As Large Language Models (LLMs) move into production, prompt injection attacks—where adversaries manipulate inputs to override system instructions—remain a persistent security challenge. Traditional defenses often rely on “bigger is better” logic or fragmented guardrails.
Hirundo, an AI safety platform, challenged this assumption by building advanced, weight-level resistance directly onto the foundational architecture of Gemma 4. As a result, they demonstrated that a compact model can outperform raw scale, delivering production-grade security without sacrificing the speed and cost-efficiency of a smaller footprint.
Adversarial robustness at scale
Enterprises deploying LLMs face a difficult trade-off between model capability, cost, and security. While models over 100B+ parameters are often assumed to be more robust due to their scale, they remain susceptible to sophisticated “jailbreak” techniques that bypass safety training. Alternatively, while smaller models are appreciated for their efficiency, developers historically faced challenges implementing defense layers without sacrificing general utility.
Hirundo sought to prove that security is not a function of parameter count, but of the ability to apply precise behavioral control to an established, efficient model architecture. By targeting the specific weights susceptible to adversarial manipulation, they create a “secure-by-design” model without the latency or compute costs of massive architectures.
Preserving utility while hardening security
Instead of adding external filters that slow down inference and often follow rule-based logic, Hirundo applied structural safety alignment directly to the instruction-tuned base model. This process involves identifying and excising the internal representations that make the model comply with adversarial prompts, effectively “forgetting” susceptibility to prompt injection at the weight level. Gemma 4 E4B IT provided an optimal combination of performance, size, and baseline safety alignment, enabling rapid, secure iteration in resource-constrained environments.
A common fear with aggressive security hardening is the alignment tax, an expected degradation in general performance capabilities. Hirundo’s weight-optimization process achieved a 74.47% reduction in successful attacks relative to the base model, resulting in a final Attack Success Rate (ASR) of 4.78%. Crucially, this hardening strictly preserved the model’s high performance across standard utility benchmarks, including AIME25, LiveCodeBench, GPQA, IFBench, and SCICode, as well as benign benchmarks AutoPatchBench and CyberSOCEval.
Outperforming 600B+ models: efficiency beats scale
To validate the approach, Hirundo benchmarked their hardened Gemma model against industry-leading open-weights models using PurpleLlama CyberSecEval, a responsible AI benchmark suite that evaluates cybersecurity risks.
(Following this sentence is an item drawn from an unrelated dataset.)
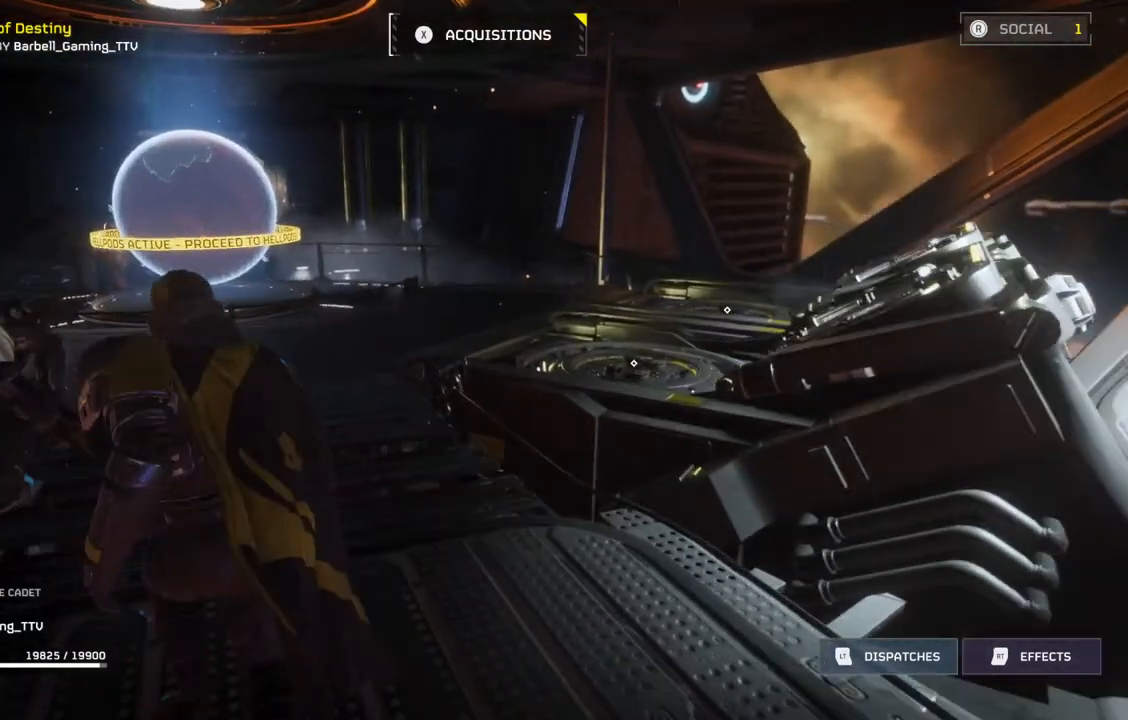
{"buttons": [], "left_stick": "center", "events": [[183, "left_stick", "center"]]}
Significantly larger models complied with adversarial overrides at a higher rate, failing to preserve their original system instructions under identical pressure.
The data highlights a critical security insight: raw scale alone offers little protection against targeted jailbreaks. DeepSeek V3.2-Exp, a 685B parameter model, exhibited a 73.33% failure rate—15.6x worse than the hardened Gemma model. Similarly, despite being 30 times larger, GPT-OSS-120B lagged behind with more than 3x the attack success rate, while the 235B Qwen model proved 10.8x more vulnerable.
By pairing the efficiency of Gemma with targeted security hardening, developers can now deploy models that are not only faster and cheaper to run but fundamentally more secure than larger models.